**Exercise tasks:**
(A) Copy out the part of the abstract starting with "ConfusionPrompt: Practical Private" and going on through "the online LLM.", and switch "cloud servers" to "remote hosts".
(B) Translate this sentence from the abstract into Spanish: "Eventually, the returned responses can be recomposed by the user to obtain the final whole response."

**Text shown:**
ConfusionPrompt: Practical Private Inference for Online Large Language Models
CoRR(2023)
Abstract
State-of-the-art large language models (LLMs) are commonly deployed as online
services, necessitating users to transmit informative prompts to cloud servers,
thus engendering substantial privacy concerns. In response, we present
ConfusionPrompt, a novel private LLM inference framework designed to obfuscate
the server by: (i) decomposing the prompt into sub-prompts, and (ii) generating
pseudo prompts along with the genuine sub-prompts as input to the online LLM.
Eventually, the returned responses can be recomposed by the user to obtain the
final whole response. Such designs endows our framework with advantages over
previous protocols that (i) it can be seamlessly integrated with existing
black-box LLMs, and (ii) it achieves significantly better privacy-utility
trade-off than existing text perturbation-based methods. We develop a
(λ, μ, ρ)-privacy model to formulate the requirement for a
privacy-preserving group of prompts, and provide a complexity analysis,
affirming ConfusionPrompt's efficiency. Our empirical evaluation reveals that
our method offers significantly higher utility compared to local inference
methods using open-source models and perturbation-based techniques, while also
requiring much less memory than open-source LLMs.

**Information supplied:**
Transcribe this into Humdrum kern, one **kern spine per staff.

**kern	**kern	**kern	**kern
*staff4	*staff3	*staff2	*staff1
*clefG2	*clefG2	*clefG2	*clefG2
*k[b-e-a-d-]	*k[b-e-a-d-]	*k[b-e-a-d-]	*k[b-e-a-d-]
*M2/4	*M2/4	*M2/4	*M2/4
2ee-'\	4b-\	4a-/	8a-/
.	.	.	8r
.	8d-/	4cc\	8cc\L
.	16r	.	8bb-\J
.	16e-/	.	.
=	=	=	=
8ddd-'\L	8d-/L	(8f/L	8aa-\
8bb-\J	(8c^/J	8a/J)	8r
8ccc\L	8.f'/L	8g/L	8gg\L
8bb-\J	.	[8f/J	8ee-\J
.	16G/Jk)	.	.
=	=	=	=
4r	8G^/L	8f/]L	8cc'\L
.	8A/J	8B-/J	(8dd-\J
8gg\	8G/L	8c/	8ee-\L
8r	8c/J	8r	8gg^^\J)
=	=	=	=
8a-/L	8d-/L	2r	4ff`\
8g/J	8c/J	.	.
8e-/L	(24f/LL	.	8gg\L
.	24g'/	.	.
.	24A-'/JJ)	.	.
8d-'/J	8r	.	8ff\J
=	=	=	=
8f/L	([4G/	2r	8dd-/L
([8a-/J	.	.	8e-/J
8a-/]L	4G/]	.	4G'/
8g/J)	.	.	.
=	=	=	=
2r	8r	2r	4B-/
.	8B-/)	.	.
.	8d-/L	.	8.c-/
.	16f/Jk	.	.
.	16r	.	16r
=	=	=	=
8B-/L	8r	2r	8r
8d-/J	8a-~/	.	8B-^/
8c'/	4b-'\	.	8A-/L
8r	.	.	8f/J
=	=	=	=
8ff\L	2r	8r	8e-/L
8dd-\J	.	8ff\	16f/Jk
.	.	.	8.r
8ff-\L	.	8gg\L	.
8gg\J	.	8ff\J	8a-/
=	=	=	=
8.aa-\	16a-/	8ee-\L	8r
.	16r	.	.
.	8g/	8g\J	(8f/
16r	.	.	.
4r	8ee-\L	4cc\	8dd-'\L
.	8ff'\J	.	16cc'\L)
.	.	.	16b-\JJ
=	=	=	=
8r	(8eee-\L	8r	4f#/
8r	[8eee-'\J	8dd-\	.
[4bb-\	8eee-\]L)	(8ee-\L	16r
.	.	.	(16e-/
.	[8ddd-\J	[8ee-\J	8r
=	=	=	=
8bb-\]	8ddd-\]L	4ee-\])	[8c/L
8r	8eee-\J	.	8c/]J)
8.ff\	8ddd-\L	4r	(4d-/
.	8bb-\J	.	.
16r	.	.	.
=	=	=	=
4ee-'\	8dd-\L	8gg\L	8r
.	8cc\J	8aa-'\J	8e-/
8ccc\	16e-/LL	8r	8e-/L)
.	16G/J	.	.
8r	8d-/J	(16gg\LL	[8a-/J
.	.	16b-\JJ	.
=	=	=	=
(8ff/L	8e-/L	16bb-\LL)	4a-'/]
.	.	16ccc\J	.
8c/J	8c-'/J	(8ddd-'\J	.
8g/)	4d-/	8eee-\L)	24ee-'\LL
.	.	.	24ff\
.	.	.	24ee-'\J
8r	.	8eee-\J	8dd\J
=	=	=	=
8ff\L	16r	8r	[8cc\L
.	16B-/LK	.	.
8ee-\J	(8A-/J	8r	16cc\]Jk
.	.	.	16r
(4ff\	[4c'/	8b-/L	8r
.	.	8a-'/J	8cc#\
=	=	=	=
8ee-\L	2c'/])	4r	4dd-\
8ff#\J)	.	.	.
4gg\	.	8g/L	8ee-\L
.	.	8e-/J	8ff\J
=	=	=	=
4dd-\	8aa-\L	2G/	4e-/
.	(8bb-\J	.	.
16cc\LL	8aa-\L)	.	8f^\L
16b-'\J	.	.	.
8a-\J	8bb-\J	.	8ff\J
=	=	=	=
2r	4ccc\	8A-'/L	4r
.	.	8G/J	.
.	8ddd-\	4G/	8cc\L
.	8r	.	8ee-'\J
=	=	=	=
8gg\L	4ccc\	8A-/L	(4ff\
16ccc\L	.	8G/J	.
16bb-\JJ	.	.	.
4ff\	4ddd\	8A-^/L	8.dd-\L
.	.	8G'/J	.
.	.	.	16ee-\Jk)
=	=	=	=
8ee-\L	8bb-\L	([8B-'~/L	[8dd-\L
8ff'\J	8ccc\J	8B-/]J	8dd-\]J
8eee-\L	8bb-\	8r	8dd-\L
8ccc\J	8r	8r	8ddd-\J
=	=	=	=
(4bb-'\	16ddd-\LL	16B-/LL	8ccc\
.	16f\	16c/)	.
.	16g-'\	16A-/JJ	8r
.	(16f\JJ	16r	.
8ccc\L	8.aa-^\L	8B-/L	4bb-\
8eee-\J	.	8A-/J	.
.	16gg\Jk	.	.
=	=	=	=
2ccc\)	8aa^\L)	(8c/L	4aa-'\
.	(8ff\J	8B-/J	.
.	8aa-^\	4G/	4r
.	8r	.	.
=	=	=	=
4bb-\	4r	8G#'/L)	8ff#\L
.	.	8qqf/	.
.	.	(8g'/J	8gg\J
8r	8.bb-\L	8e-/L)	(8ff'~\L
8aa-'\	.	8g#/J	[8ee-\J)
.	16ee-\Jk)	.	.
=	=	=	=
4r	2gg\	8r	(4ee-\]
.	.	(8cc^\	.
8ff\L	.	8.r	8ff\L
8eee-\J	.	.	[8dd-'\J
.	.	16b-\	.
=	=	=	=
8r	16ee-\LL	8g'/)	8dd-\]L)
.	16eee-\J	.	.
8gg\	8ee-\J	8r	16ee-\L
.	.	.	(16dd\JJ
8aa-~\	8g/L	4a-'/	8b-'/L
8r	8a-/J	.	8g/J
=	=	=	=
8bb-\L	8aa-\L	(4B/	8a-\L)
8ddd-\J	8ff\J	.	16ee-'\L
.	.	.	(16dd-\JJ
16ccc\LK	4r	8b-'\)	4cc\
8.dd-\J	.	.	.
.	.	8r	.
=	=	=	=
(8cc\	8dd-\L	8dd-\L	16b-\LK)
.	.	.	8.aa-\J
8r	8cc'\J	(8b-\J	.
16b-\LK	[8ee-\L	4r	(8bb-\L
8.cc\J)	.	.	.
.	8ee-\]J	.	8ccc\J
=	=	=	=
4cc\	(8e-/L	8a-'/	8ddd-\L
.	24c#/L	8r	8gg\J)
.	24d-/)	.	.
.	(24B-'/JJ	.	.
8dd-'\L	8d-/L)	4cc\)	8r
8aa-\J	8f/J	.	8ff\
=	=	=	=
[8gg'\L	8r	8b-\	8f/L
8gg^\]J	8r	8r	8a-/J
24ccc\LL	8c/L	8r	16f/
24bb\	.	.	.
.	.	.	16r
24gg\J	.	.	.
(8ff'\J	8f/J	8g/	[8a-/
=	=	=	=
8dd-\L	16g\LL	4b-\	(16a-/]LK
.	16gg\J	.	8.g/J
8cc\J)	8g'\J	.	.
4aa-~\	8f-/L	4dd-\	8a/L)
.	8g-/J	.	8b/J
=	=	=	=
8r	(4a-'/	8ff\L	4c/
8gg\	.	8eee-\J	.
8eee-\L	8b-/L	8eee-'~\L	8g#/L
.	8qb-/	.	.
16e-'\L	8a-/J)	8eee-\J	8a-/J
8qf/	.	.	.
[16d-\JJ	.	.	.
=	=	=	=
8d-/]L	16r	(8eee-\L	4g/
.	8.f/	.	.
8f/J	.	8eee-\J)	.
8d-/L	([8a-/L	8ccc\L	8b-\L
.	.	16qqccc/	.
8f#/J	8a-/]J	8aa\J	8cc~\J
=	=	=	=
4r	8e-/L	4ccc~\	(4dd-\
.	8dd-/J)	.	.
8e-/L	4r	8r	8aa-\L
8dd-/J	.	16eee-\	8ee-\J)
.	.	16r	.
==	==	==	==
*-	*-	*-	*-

**Task-by-task results:**
(A)
ConfusionPrompt: Practical Private Inference for Online Large Language Models
CoRR(2023)
Abstract
State-of-the-art large language models (LLMs) are commonly deployed as online
services, necessitating users to transmit informative prompts to remote hosts,
thus engendering substantial privacy concerns. In response, we present
ConfusionPrompt, a novel private LLM inference framework designed to obfuscate
the server by: (i) decomposing the prompt into sub-prompts, and (ii) generating
pseudo prompts along with the genuine sub-prompts as input to the online LLM.

(B) Finalmente, el usuario puede recomponer las respuestas devueltas para obtener la respuesta final completa.